On Tue, 1 Feb 2000, Dan Oscarsson wrote:

> >	-- XML WG decisions of Wed. Sep. 10
> >	http://www.w3.org/XML/9712-reports.html#ID40
> 
> Well I looked at the above document and some of the reasons gives some
> thought and some are not right:

They were not listed as reasons, but as "points made".  In fact,
points both pro and con are mentioned.  The *issue*, however, was a
technical one, perhaps unique to SGML itself:

: The Question:
:      Modify the XML specification to achieve the effect of 
:      NAMECASE GENERAL NO in SGML.

SGML provides for a limited amount of "case insensitivity".  This is
controlled through explicitly specified sets of character classes that
are *formally* considered "uppercase" and "lowercase" equivalents of
each other, for the purpose of case *substitution* to "uppercase" by
the parser.  The default sets comprise the characters in the familiar
Roman (ASCII) alphabet; these can be augmented by two extra sets in
1-to-1 correspondence with each other.  It's important to emphasize
that this correspondence is purely formal: e.g. one could specify '@'
as the "uppercase" substitute for "lowercase" '^', if one wanted -
this, btw would define '@' and '^' as "name characters" too.

Maintaining this case substitution feature (NAMECASE GENERAL YES)
involved either making a special case of the Roman alphabet in the
entire Unicode domain, or providing a comprehensive definition of case
substitution maps across this domain - which the received opinion of
Unicode experts suggested was unwise. 

Basically, NAMECASE GENERAL NO was the prudent way to take up arms
against a sea of troubles.

> XHTML says that lower case should be used.
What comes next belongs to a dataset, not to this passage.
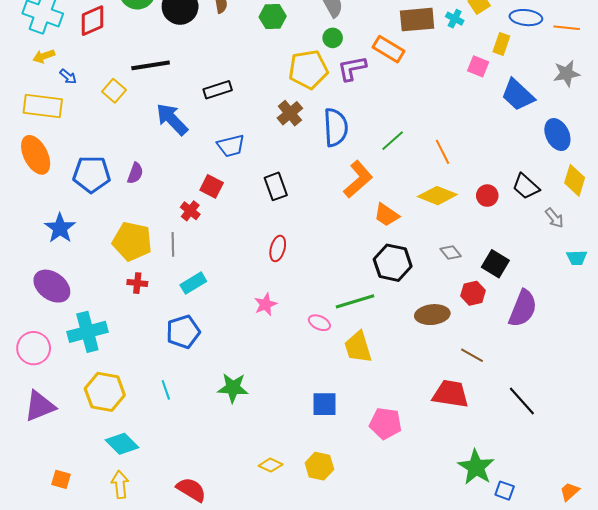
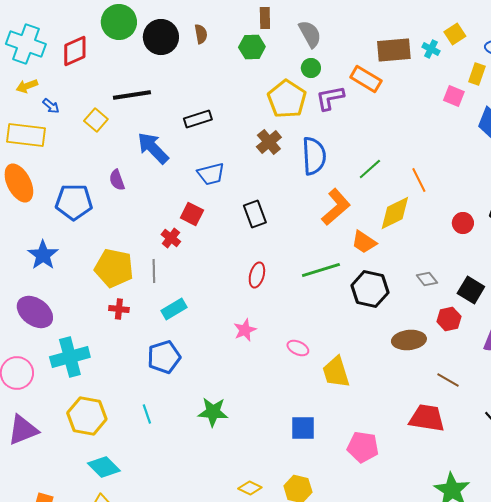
yellow pentagon: (308, 69) -> (287, 99), turned -30
purple semicircle: (135, 173) -> (117, 180), moved, turned 140
yellow diamond: (437, 196) -> (395, 213), moved, turned -48
green line: (355, 301) -> (321, 270), moved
But I can see no
> definition on lower case!

The definition is formal, derived from SGML, and fixed in the SGML
declaration profile for XML.

> You cannot define lower case without taking all the problems with
> case insensititity with you, because you still have to define the
> mapping form upper case to lower case.

True, in general, and perhaps the XHTML spec could be clearer.  Its
use of "lowercase" is only in reference to those specific characters
that have been used in a case insensitive fashion previously (i.e.
there is no attempt to invoke a definition of "lowercase" as might
apply to al of Unicode, for instance.)


Arjun

Received on Tuesday, 1 February 2000 15:11:31 UTC